YOUR GOAL: How many lines in the rows below contain the string "whatever"? Reply with the number only.

DATA SECTION:
%%

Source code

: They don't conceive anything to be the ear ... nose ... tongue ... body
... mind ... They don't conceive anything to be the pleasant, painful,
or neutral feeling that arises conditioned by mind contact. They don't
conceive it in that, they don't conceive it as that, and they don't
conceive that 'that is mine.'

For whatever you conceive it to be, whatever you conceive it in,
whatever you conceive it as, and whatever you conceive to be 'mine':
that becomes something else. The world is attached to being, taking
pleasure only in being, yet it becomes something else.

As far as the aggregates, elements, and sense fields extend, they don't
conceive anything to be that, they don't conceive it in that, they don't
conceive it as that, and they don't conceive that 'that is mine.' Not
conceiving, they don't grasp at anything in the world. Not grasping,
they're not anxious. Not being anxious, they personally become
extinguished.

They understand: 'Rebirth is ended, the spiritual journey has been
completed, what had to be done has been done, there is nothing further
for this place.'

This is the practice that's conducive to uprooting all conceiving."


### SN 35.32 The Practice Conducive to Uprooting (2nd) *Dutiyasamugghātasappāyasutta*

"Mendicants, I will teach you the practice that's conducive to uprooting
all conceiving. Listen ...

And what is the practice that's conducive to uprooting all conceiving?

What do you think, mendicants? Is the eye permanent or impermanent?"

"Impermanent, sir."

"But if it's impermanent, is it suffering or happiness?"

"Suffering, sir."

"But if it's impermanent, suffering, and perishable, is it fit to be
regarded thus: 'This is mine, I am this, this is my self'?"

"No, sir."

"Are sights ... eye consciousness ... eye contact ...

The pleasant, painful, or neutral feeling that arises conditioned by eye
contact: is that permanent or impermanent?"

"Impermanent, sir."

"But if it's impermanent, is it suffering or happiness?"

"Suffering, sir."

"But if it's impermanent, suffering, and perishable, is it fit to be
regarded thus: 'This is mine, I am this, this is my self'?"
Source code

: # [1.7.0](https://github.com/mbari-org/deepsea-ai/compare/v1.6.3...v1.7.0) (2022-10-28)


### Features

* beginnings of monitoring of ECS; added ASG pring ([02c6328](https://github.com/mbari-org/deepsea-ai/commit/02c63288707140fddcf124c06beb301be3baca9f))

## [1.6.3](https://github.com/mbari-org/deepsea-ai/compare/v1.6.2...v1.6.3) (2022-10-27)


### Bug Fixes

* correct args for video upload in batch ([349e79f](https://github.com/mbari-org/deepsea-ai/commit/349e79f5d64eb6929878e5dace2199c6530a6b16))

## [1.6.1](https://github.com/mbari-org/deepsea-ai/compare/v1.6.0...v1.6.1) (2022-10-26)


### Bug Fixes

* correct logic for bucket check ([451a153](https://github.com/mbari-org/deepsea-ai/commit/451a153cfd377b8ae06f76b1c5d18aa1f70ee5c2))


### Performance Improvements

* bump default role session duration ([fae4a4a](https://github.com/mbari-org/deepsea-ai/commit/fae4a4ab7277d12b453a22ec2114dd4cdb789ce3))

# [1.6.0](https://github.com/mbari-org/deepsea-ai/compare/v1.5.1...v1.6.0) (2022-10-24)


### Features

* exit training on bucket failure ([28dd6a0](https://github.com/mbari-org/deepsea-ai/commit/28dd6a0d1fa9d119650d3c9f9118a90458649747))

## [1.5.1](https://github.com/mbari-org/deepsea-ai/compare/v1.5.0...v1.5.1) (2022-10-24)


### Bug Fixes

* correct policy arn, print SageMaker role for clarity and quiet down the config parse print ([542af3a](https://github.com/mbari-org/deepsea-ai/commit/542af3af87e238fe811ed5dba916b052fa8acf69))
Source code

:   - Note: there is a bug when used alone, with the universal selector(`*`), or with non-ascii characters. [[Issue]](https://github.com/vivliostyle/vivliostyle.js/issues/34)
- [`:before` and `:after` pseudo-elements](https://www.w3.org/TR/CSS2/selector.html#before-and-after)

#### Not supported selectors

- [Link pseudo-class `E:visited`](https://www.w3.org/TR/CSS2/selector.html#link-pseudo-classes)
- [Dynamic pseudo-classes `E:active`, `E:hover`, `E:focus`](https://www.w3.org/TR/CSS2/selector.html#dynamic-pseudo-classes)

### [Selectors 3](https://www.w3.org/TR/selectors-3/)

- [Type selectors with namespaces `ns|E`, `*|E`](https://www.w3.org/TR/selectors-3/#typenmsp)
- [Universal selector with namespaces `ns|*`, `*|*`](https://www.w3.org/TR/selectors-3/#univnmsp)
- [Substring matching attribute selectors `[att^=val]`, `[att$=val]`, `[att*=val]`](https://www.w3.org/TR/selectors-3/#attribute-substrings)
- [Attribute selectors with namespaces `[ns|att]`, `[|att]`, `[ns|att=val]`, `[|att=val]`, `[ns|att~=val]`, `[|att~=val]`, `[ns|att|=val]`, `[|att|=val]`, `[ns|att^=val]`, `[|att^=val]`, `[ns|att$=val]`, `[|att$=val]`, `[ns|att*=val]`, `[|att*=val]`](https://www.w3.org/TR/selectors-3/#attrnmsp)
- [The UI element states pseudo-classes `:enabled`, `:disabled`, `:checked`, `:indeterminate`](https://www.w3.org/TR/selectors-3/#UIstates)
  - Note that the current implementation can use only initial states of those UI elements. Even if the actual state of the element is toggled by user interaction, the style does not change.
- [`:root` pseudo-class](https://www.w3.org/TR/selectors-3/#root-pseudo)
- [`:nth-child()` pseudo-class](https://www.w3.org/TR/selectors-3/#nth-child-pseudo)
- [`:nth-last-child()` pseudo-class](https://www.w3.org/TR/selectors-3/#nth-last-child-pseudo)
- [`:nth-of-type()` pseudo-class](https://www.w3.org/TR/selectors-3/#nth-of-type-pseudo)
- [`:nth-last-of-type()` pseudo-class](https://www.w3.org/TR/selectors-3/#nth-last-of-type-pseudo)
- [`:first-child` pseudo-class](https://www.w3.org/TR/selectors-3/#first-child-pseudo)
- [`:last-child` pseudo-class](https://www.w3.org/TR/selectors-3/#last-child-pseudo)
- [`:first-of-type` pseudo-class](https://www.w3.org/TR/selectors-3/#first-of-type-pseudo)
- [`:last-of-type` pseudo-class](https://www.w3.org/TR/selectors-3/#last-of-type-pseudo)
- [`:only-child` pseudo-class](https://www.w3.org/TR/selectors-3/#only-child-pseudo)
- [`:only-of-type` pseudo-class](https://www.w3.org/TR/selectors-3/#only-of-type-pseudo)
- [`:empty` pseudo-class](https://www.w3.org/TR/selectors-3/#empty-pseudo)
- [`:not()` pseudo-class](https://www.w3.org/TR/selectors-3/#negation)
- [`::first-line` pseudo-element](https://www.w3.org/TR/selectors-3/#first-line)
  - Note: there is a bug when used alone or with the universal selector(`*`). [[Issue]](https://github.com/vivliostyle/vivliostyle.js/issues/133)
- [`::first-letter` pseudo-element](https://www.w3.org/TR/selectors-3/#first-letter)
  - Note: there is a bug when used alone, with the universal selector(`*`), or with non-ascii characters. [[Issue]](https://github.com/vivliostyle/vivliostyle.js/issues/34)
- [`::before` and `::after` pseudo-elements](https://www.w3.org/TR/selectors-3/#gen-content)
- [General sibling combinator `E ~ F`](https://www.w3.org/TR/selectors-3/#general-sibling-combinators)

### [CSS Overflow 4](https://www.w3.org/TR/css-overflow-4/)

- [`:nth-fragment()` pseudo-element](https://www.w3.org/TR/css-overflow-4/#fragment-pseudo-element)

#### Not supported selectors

%%

RESPONSE BOX: 2